And what if I told you the French influence in the States stretched much further than just Louisiana?
Boule and Melungeon (also called Atlantic creoles) are french-derived words for ffs and those are descriptors for folks in the mid Atlantic/NE/Appalachia.
There was also the "placage" system of miscegenation that stretched across the Southern coast.
That said, the overwhelmingly largest contributor to AA ancestry in LA/NOLA are Senegambia/Kongolese slaves who came from Deep South slave ports, not Beninese/Togolese Africans of which comprise the largest ancestry of Haitians.
Good post. I still disagree but to clarify.
The last link in your post (#66 post in the thread) seemed to confirm what I had assumed in an earlier post, the New Orleans was the largest port/slave market in North America.
As a port city, it follows logic that NO was an entry point for Africans brought into North America from the Caribbean and or slave ships. It makes more sense to believe that African arrived there and were brought inland to other parts of the territory and to mainland America..
Again Louisiana existed as French slave colony for over a century, and St Domingue was THE richest slave colony in the entire Western Hemisphere.
There was a distinct culture developed in SD with elements of different African ethnic & french parts.
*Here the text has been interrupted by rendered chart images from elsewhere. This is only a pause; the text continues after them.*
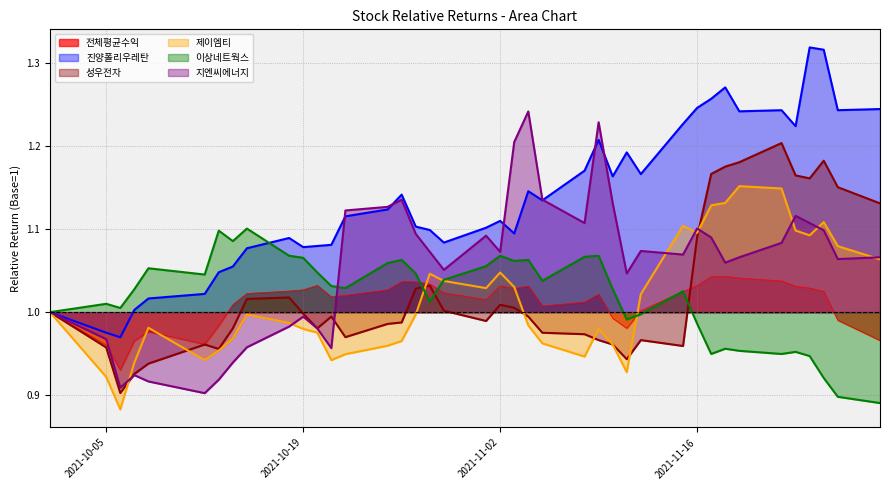

Rank the series at 2021-11-25 from lowest to highest value.

이상네트웍스, 전체평균수익, 지엔씨에너지, 제이엠티, 성우전자, 진양폴리우레탄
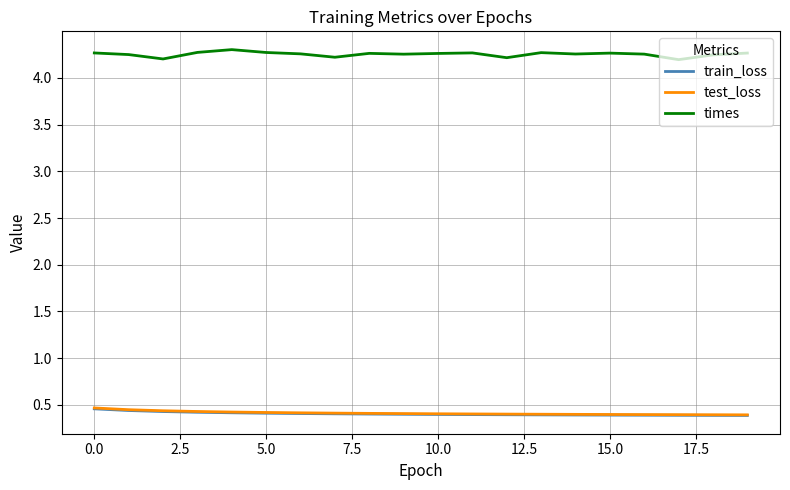

What is the maximum value for train_loss?

0.5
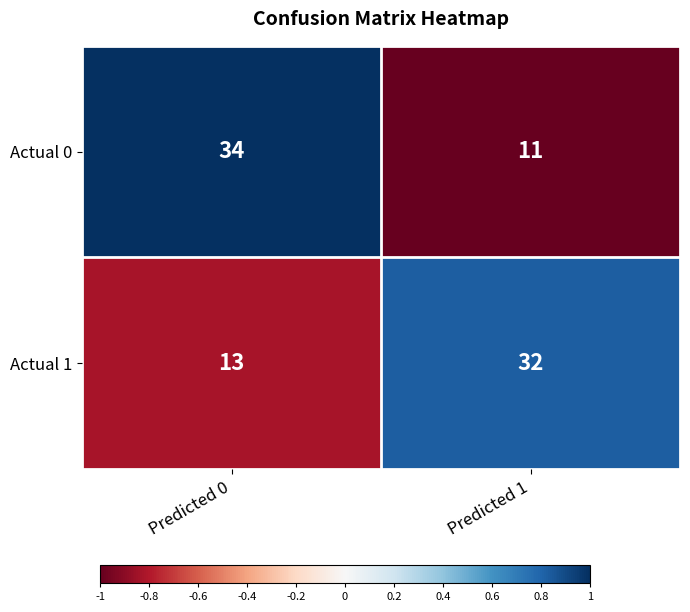

Reading right to left, what are all the values shown in this chart?

Actual 0: Predicted 1=11	Predicted 0=34
Actual 1: Predicted 1=32	Predicted 0=13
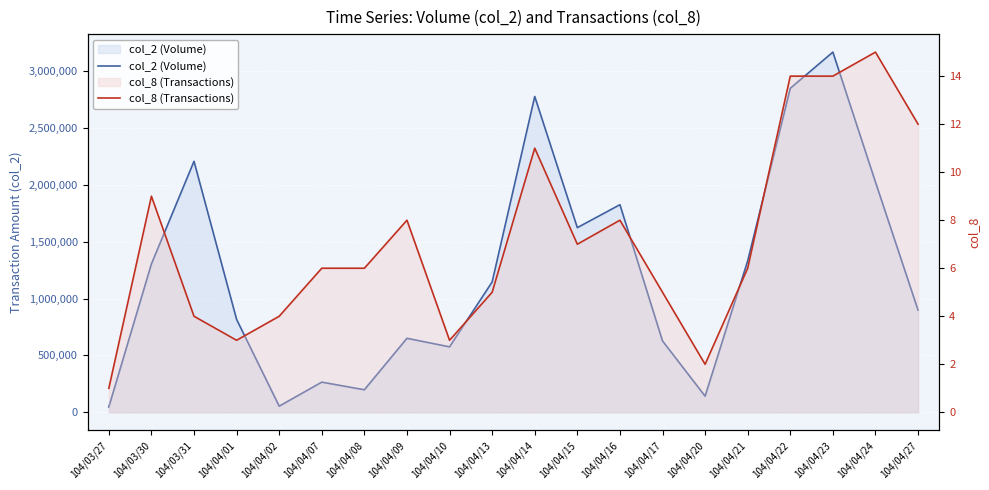

What is the sum of the col_2 (Volume) values at 104/04/23 and 104/03/31?

5371730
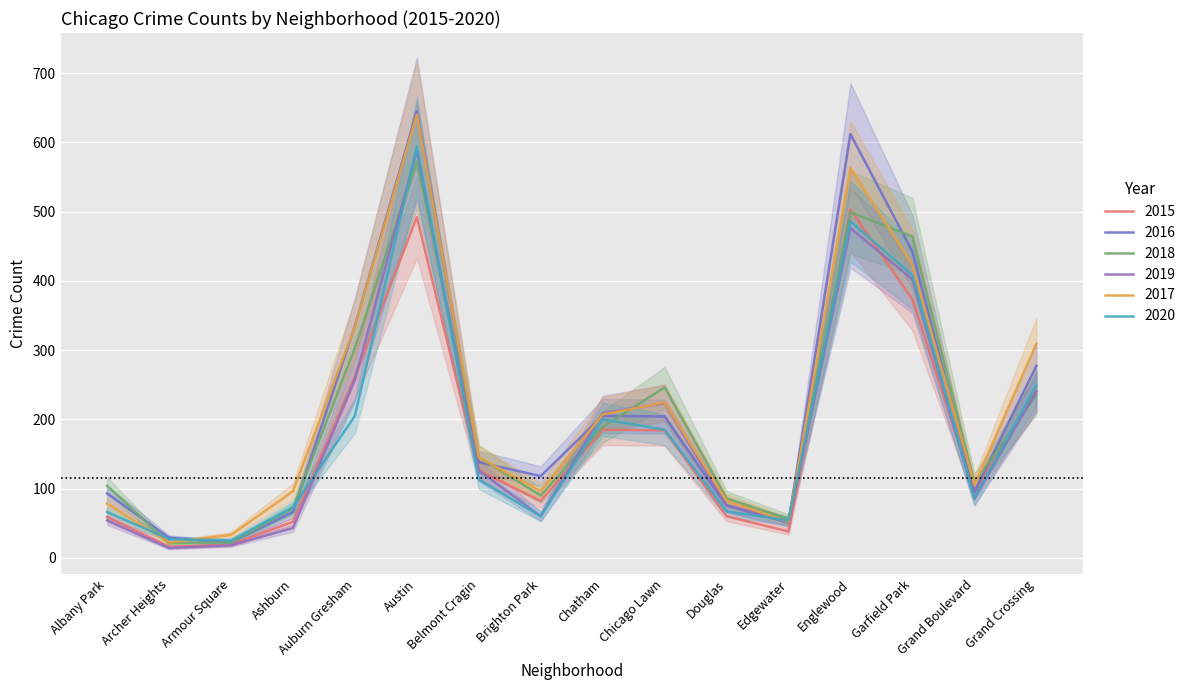

At which category does 2016 reach its first local peak?

Austin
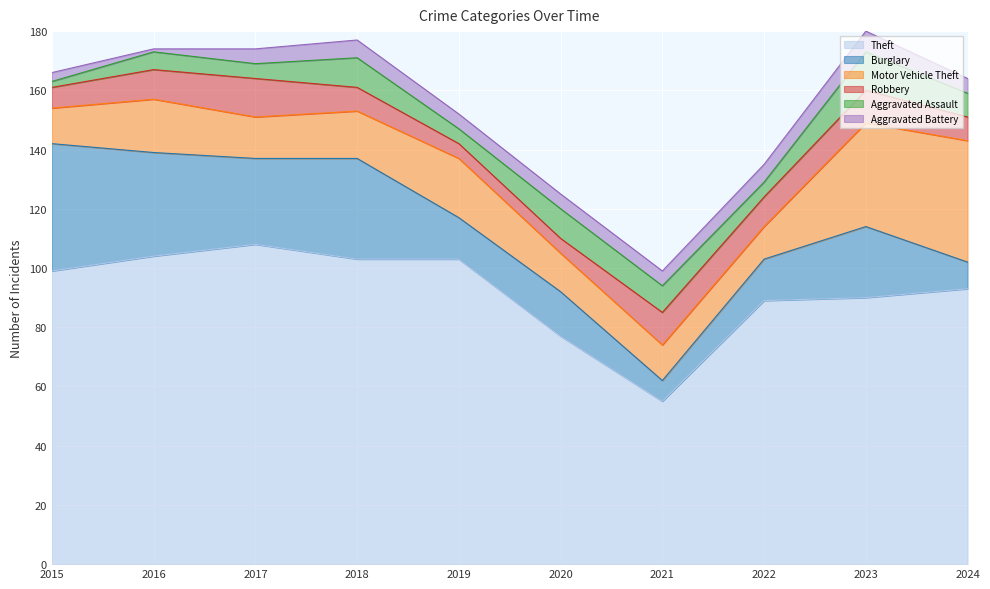

Between which two adjacent categories do Burglary and Motor Vehicle Theft first intersect?

2018 and 2019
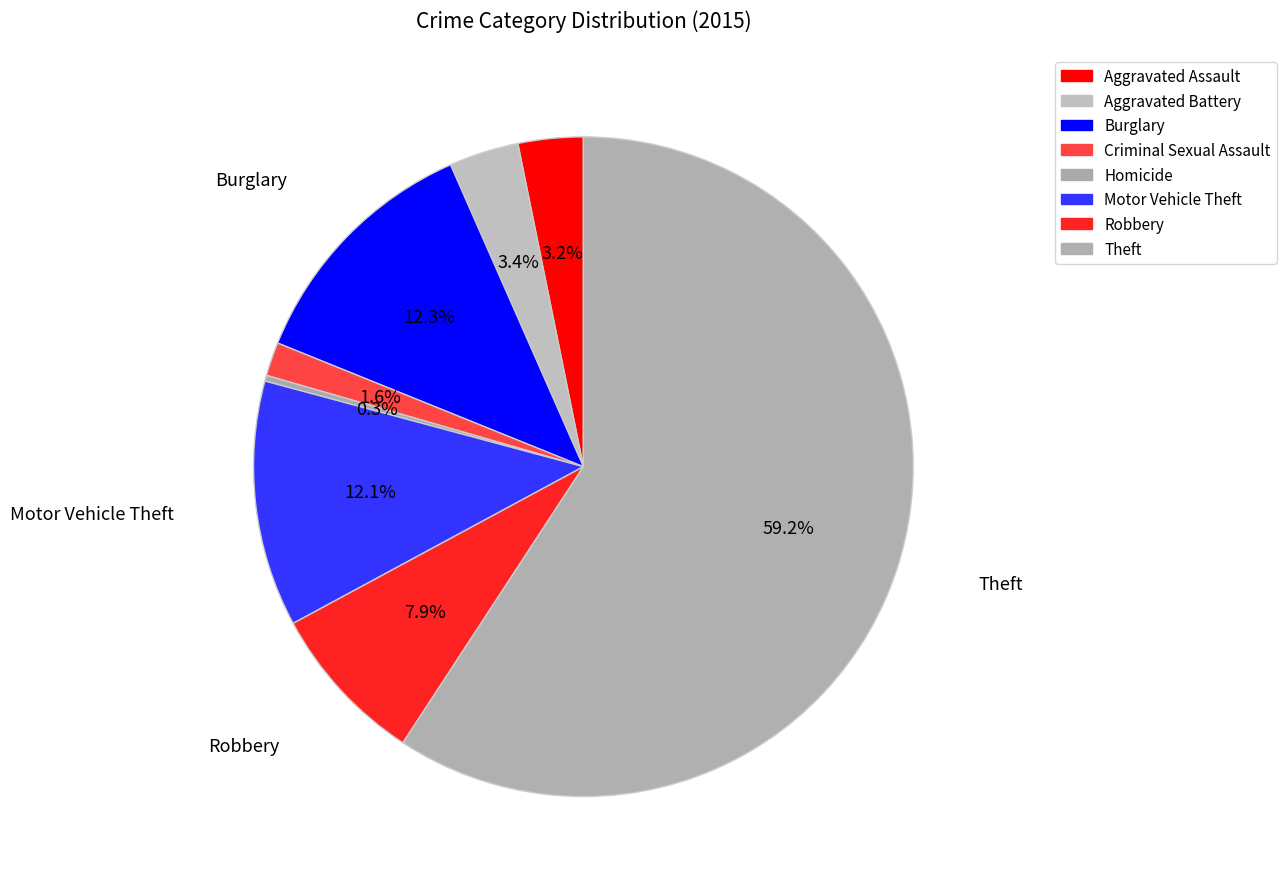

Which has a higher value, Criminal Sexual Assault or Aggravated Battery?

Aggravated Battery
There's no way that there wasn't tremendous cultural exchange between the African, mulatto and planter cultures between the French slave colonies in a hemisphere dominated by English and Spanish colonies.
Rape and race mixing occurred elsewhere of course but in French territories, there were at times legal distinctions and inheritance rights for mixed race people.I'm going to look up placage, but I'm not aware of US territory recognizing legal rights of mulattoes during slavery. Legally recognized and property owning freemen in the South seems to have been a distinctly French thing. (with perhaps exceptions here and there)
Finally..similar to how modern day Miami has been permanently influenced by the influx of white elite Cubans who fled Castro's revolution in Cuba over 50 years ago.....the hundreds ofFrench planters and mulattoes fleeing St.Domingue during the Haitian revolution with their servants and slaves to New Orleans has to have permanently influenced New Orleans.